◆ TASK REQUIREMENTS ◆
A. In the passage about writing "Year in Review" stories, since what year has a "Year in Review" story been one of the hallmarks of January?
B. Pick up the passage about writing "Year in Review" stories after its last sentence and continue it.

◆ QUOTED PASSAGE ◆
Every year since 2005, one of the hallmarks of January was a “Year in Review” story for whichever newspaper or magazine I found myself writing at the time. What sounds like a herculean task–cramming an entire year’s worth of news or commentary–into a single article of no more than 2,200 words isn’t exactly the most taxing of efforts. In fact, it’s rather boring makework, an excuse to blow out all the year’s best pictures and, occasionally, to remind the readers that this breaking news or that investigative exposé was “first reported” right there in the very publication they now found themselves.

All told, I’ve probably written or contributed to a dozen “Year in Review” stories in my career, and every year, as I open that imposing, blank document in Word, I sigh. What happens next is almost comically predictable, and yet, like a Richard Curtis comedy, by the end, I’m still surprised by all the news that has transpired in the previous year. Sadly, this year, I found my January lacking this particular joy. So, dear readers, the few of you who remain, comes this–2015: a Year in Review–right here on this blog. And what a year it’s been, too.

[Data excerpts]
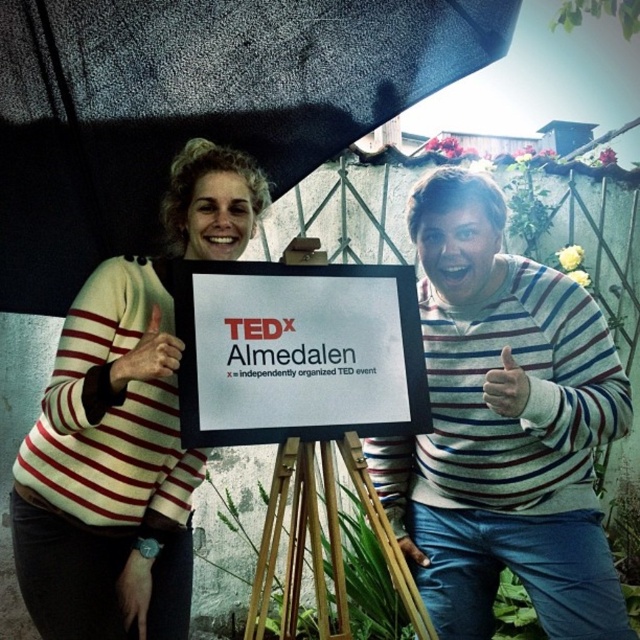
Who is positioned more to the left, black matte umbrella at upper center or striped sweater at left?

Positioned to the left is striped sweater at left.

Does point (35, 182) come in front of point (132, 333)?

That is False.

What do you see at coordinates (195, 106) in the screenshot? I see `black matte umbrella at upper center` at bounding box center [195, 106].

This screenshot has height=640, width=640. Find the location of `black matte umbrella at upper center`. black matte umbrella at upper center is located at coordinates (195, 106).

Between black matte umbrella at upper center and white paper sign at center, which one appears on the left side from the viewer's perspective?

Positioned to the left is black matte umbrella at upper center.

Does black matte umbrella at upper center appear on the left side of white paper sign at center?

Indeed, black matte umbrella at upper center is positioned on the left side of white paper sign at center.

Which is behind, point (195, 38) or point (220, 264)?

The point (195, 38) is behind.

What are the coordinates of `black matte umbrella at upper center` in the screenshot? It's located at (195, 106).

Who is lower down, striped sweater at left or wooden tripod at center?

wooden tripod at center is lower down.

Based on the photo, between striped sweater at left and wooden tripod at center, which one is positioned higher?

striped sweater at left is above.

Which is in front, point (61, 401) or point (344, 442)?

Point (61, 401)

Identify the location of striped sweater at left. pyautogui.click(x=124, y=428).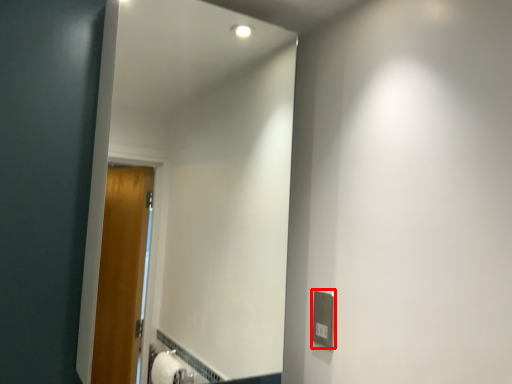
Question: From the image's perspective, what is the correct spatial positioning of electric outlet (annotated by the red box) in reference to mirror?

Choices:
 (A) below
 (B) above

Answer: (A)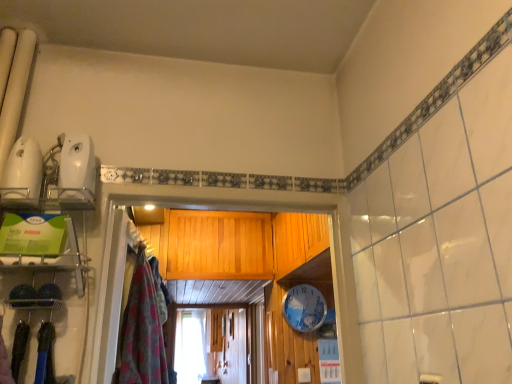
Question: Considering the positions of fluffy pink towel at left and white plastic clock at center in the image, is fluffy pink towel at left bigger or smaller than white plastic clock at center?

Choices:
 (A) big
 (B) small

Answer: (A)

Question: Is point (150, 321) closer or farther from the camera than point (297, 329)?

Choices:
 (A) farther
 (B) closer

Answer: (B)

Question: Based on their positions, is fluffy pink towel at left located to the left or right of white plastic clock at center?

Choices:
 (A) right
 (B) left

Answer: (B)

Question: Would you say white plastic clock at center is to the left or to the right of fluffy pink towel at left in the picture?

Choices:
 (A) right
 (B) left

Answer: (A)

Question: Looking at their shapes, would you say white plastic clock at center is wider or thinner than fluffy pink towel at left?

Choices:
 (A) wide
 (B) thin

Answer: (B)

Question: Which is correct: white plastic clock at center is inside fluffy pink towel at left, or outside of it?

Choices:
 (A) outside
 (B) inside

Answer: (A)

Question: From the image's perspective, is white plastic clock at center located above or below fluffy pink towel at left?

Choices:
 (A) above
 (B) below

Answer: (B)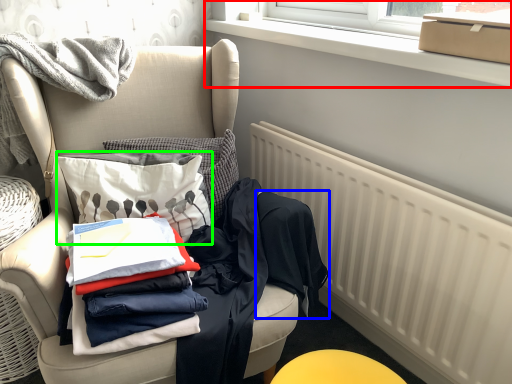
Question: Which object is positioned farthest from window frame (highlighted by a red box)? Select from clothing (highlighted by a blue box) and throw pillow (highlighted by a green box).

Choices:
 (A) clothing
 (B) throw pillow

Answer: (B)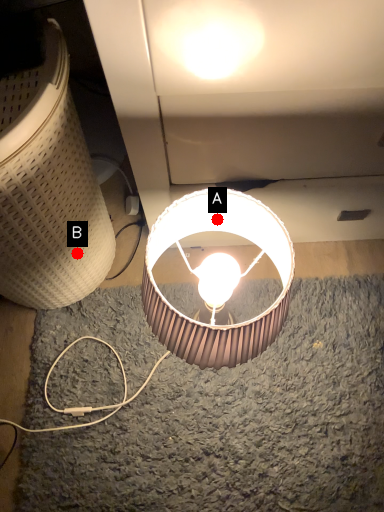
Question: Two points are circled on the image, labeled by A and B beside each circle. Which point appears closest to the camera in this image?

◆ RESULTS OF THE EXERCISE ◆
A. Since 2005.

B.
First, I must apologize. I was more than just a little embarrassed when I realized I haven’t written a single word on this site since August, 2014. That the last post (“God Save the King!” – Aug. 26, 2014) was a defense of Burger King is a sin that, I hope, you will overlook. But, as this is Ash Wednesday and I am giving up “not writing” for Lent, I have faith that you will accept me once again into your RSS feeds, your list of bookmarks, or that nagging “I just read…” post all your friends keep sharing on Facebook.

These past twelve months have been a big year in the life of a writer. First, I took a major leap of faith and uprooted myself from the old home place after accepting a job in Nashville, TN. Deciding to become a publicist after a long-ish career in journalism can hardly be termed a huge leap, (I’m certainly not the first writer to make this career move), but for someone who had bookmarked the lion’s share of his days between eating breakfast at McDonald’s on 18th or at Lea’s of LeCompte and a few pints of Guinness at Enoch’s, moving to Nashville was a big bite to chew.

Tanya Tucker sings "Delta Dawn" to a crowd of thousands at the 2015 CMA Fest Riverfront Stage. It was her first Nashville concert in almost a decade.

Tanya Tucker sings “Delta Dawn” to a crowd of thousands at the 2015 CMA Fest Riverfront Stage. It was her first Nashville concert in almost a decade.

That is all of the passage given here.